The new law even allows the Home Office to build a search engine (the “request filter”), that authorities can use to find interesting data kept by those ISPs.
Finally, entire chapters of the IPA concern new “bulk warrant” powers, that will permit authorities to collect and analyse online activity and phone records on a “bulk” basis.
Those who argue that monitoring individuals’ internet behaviour in this way is essential to keep us all safe are missing the point. Sit down, strap in and wait for the accusations to come flying in.
People have been sent to jail for a Tweet taken out of context or Facebook posts about a big night out getting someone fired – how long until we send someone to jail because their browsing history was taken out of context?

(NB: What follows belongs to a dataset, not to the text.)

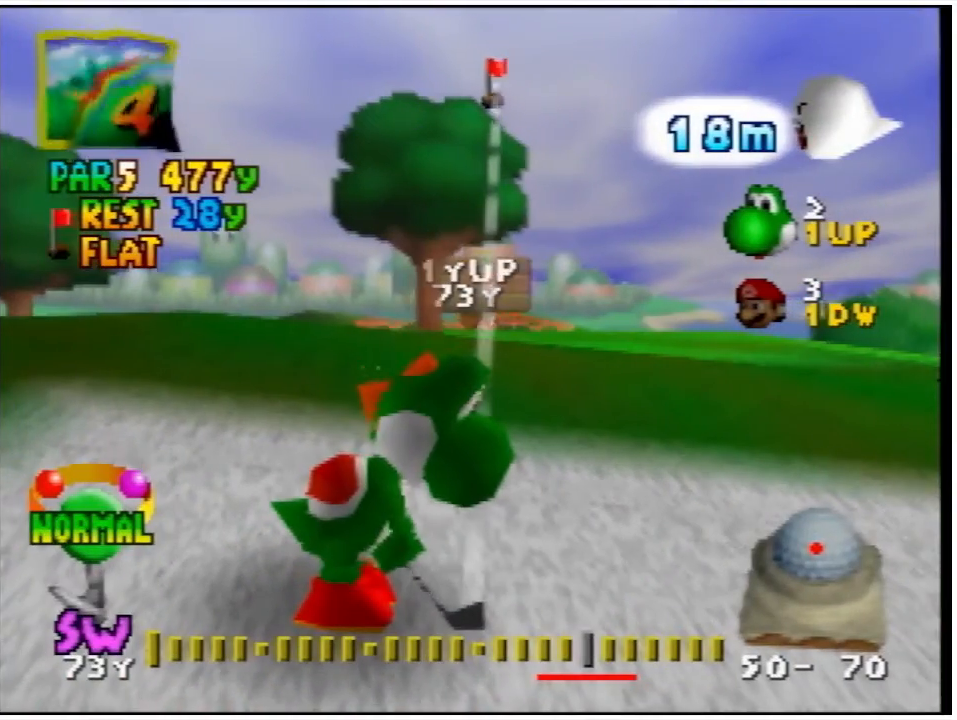
{"buttons": [], "left_stick": "center", "events": [[133, "left_stick", "left"], [200, "left_stick", "center"]]}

The collection of data in itself is not necessarily a bad thing, so long as people have a level of comprehension about who is collecting what and importantly, remain in ultimate control of their personal data to reduce the potential for misuse.
Mistakes that arise through misuse of personal data are already well illustrated by the marketing and advertising industry, where assumptions about a consumer’s interests or intent are made without context, leading to irrelevant and disruptive content interfering with a consumer’s online experience.
These assumptions are often derived from the same type of data that the Snooper’s Charter now enables the collection of.
As with the advertising industry, a glance at someone’s browsing history might disclose which sites they have visited, when and to some extent why. What it cannot always do is reveal the context or someone’s intention behind their behaviour.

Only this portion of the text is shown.